Wien. Eineinhalb Stunden haben Alexander Van der Bellen und Sebastian Kurz hinter der roten Tapetentür in der Hofburg verbracht, um über die drängendsten Fragen zu beraten: Wie soll der Bundeskanzler bis zum kommenden Wahltermin weiterregieren? Und vor allem: mit wem? Kurz hatte – mit Unterstützung des Bundespräsidenten – nach dem Rücktritt von FPÖ-Chef und Vizekanzler Heinz-Christian Strache wegen des Ibiza-Videos einige Optionen: die Entlassung einzelner freiheitlicher Minister zum Beispiel. Oder der gesamten FPÖ-Regierungsmannschaft. Stattdessen könnte Kurz ein Kabinett mit Beamten oder anderen unabhängigen Experten bilden, um für Stabilität in den kommenden Wochen zu sorgen. Auch eine Minderheitsregierung wäre möglich. Der Bundespräsident und der Bundeskanzler einigten sich am Sonntagvormittag auf eine Variante, die den beiden am liebsten wäre.

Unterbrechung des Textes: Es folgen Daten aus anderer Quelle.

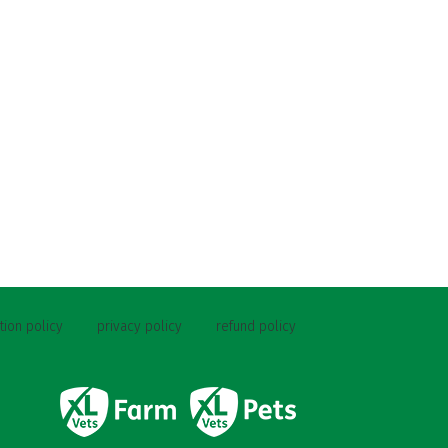
tion policy
privacy policy
refund policy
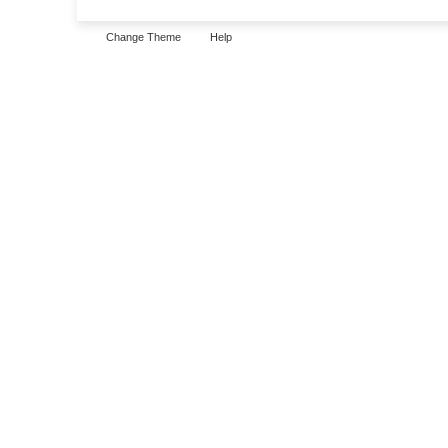
Change Theme
Help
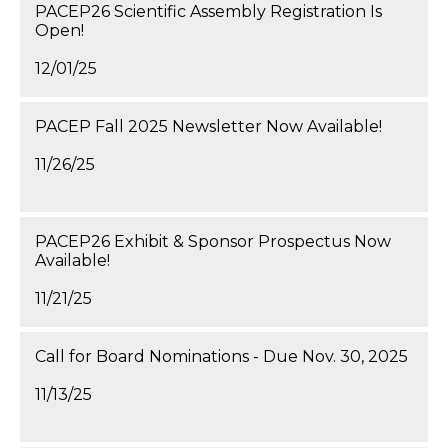
PACEP26 Scientific Assembly Registration Is
Open!
12/01/25
PACEP Fall 2025 Newsletter Now Available!
11/26/25
PACEP26 Exhibit & Sponsor Prospectus Now
Available!
11/21/25
Call for Board Nominations - Due Nov. 30, 2025
11/13/25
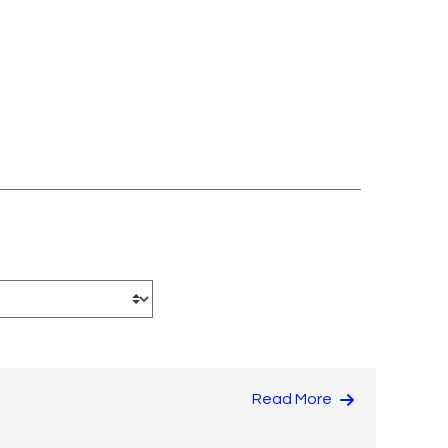
Read More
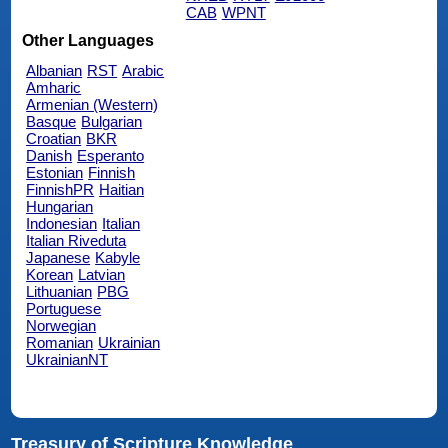
CAB
WPNT
Other Languages
Albanian
RST
Arabic
Amharic
Armenian (Western)
Basque
Bulgarian
Croatian
BKR
Danish
Esperanto
Estonian
Finnish
FinnishPR
Haitian
Hungarian
Indonesian
Italian
Italian Riveduta
Japanese
Kabyle
Korean
Latvian
Lithuanian
PBG
Portuguese
Norwegian
Romanian
Ukrainian
UkrainianNT
Treasury of Scripture Knowledge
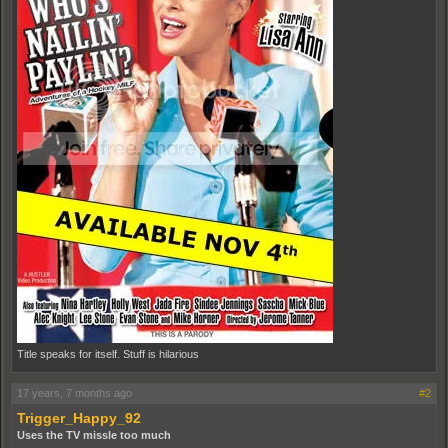
Title speaks for itself. Stuff is hilarious
17 years, 7 months ago
#2
Trigger_Happy_92
Uses the TV missle too much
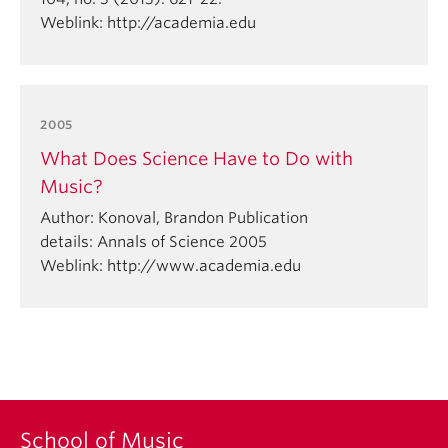
Weblink: http://academia.edu
2005
What Does Science Have to Do with
Music?
Author: Konoval, Brandon Publication
details: Annals of Science 2005
Weblink: http://www.academia.edu
School of Music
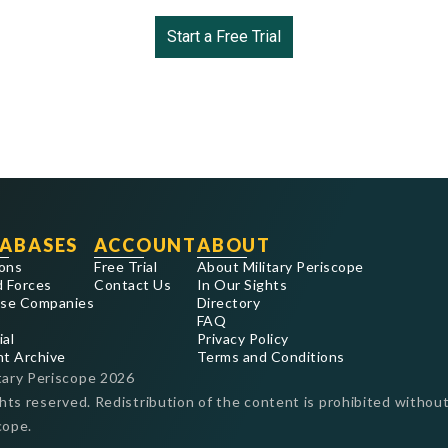
Start a Free Trial
ABASES
ACCOUNT
ABOUT
ons
Free Trial
About Military Periscope
 Forces
Contact Us
In Our Sights
se Companies
Directory
FAQ
ial
Privacy Policy
nt Archive
Terms and Conditions
tary Periscope
2026
ghts reserved. Redistribution of the content is prohibited without
cope.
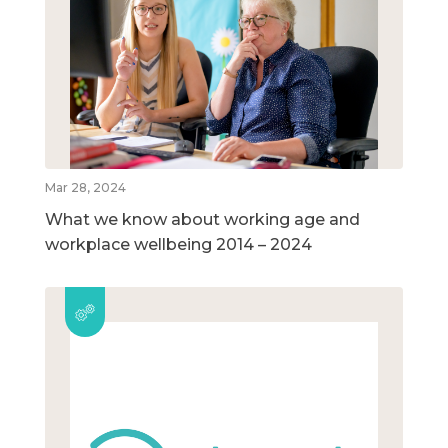
Mar 28, 2024
What we know about working age and
workplace wellbeing 2014 – 2024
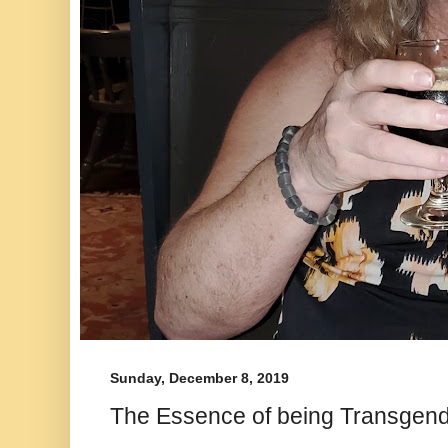
Sunday, December 8, 2019
The Essence of being Transgen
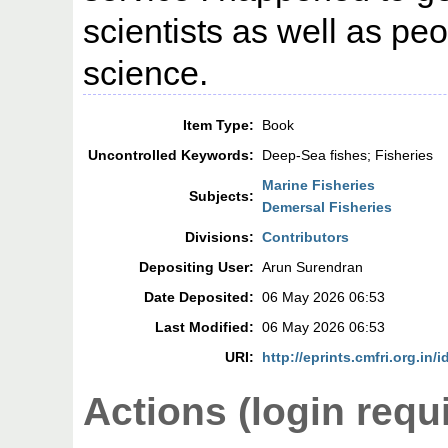
scientists as well as peo
science.
Item Type:
Book
Uncontrolled Keywords:
Deep-Sea fishes; Fisheries
Marine Fisheries
Subjects:
Demersal Fisheries
Divisions:
Contributors
Depositing User:
Arun Surendran
Date Deposited:
06 May 2026 06:53
Last Modified:
06 May 2026 06:53
URI:
http://eprints.cmfri.org.in/
Actions (login requ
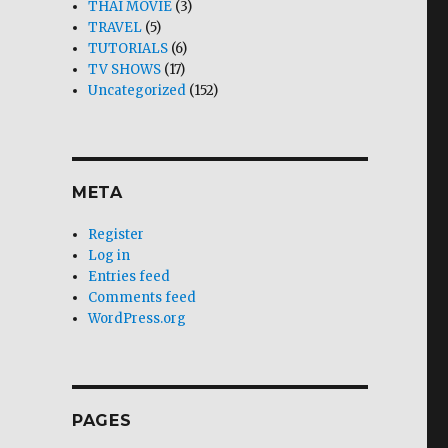
THAI MOVIE
(3)
TRAVEL
(5)
TUTORIALS
(6)
TV SHOWS
(17)
Uncategorized
(152)
META
Register
Log in
Entries feed
Comments feed
WordPress.org
PAGES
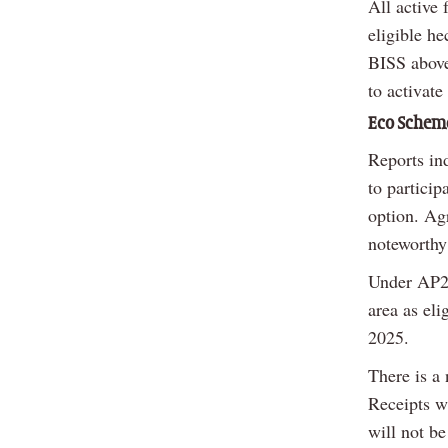
All active
eligible he
BISS above 
to activate
Eco Schem
Reports in
to particip
option. Agr
noteworthy
Under AP2 
area as eli
2025.
There is a
Receipts wi
will not b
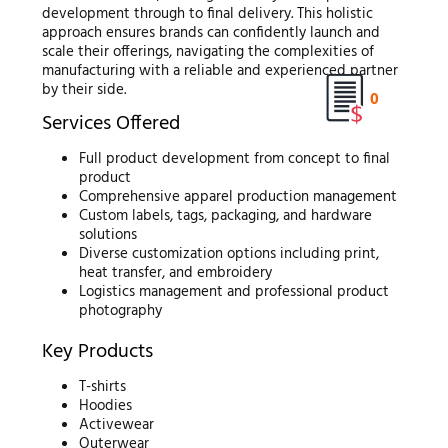
development through to final delivery. This holistic
approach ensures brands can confidently launch and
scale their offerings, navigating the complexities of
manufacturing with a reliable and experienced partner
by their side.
0
Services Offered
Full product development from concept to final
product
Comprehensive apparel production management
Custom labels, tags, packaging, and hardware
solutions
Diverse customization options including print,
heat transfer, and embroidery
Logistics management and professional product
photography
Key Products
T-shirts
Hoodies
Activewear
Outerwear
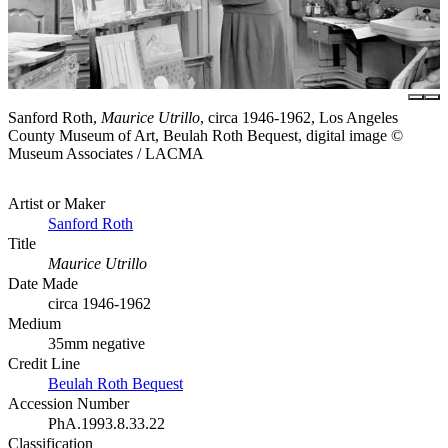
Sanford Roth,
Maurice Utrillo
, circa 1946-1962, Los Angeles
County Museum of Art, Beulah Roth Bequest, digital image ©
Museum Associates / LACMA
Artist or Maker
Sanford Roth
Title
Maurice Utrillo
Date Made
circa 1946-1962
Medium
35mm negative
Credit Line
Beulah Roth Bequest
Accession Number
PhA.1993.8.33.22
Classification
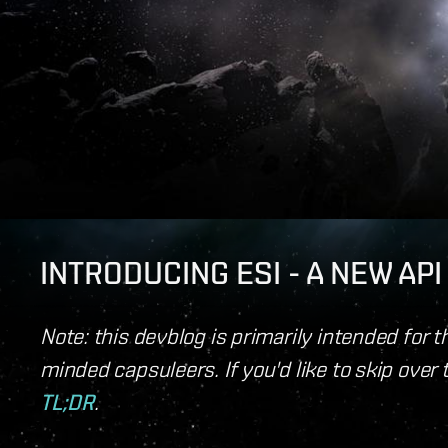
INTRODUCING ESI - A NEW AP
Note: this devblog is primarily intended for 
minded capsuleers. If you'd like to skip over 
TL;DR
.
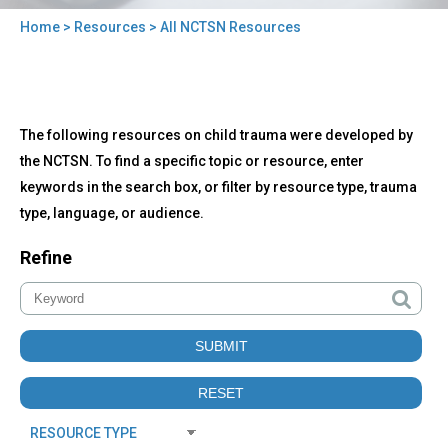
Home
>
Resources
> All NCTSN Resources
You
are
here
Back
All
The following resources on child trauma were developed by
to
NCTSN
top
the NCTSN. To find a specific topic or resource, enter
Resources
keywords in the search box, or filter by resource type, trauma
type, language, or audience.
Refine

Aber sie vereinbarten auch Stillschweigen: Van der Bellen und Kurz wollten noch abwarten, zu welchen Ergebnissen die FPÖ-Gremien am späten Sonntagnachmittag gelangen, bevor sie die Details preisgeben. Die Freiheitlichen tagten an einem öffentlich nicht bekannten Ort, um das weitere Vorgehen zu klären. Fragen waren in der Hofburg also nicht zugelassen – und die, die dennoch gestellt wurden, ignorierte man.

Termin am 15. September?

Und so hatten Van der Bellen und Kurz in der Hofburg nur das ohnehin Bekannte zu verkünden: Die türkis-blaue Koalition sei in der bisherigen Form zu Ende. „Ich plädiere für Neuwahlen zu Beginn des Septembers“, sagte Van der Bellen. Ins Detail ging der Bundespräsident nicht, das Parlament könnte aber schon in der kommenden Woche über ein Datum entscheiden. Als wahrscheinlichster Termin gilt der 15. September. Theoretisch wären aber auch der 1. und 8. des Monats möglich.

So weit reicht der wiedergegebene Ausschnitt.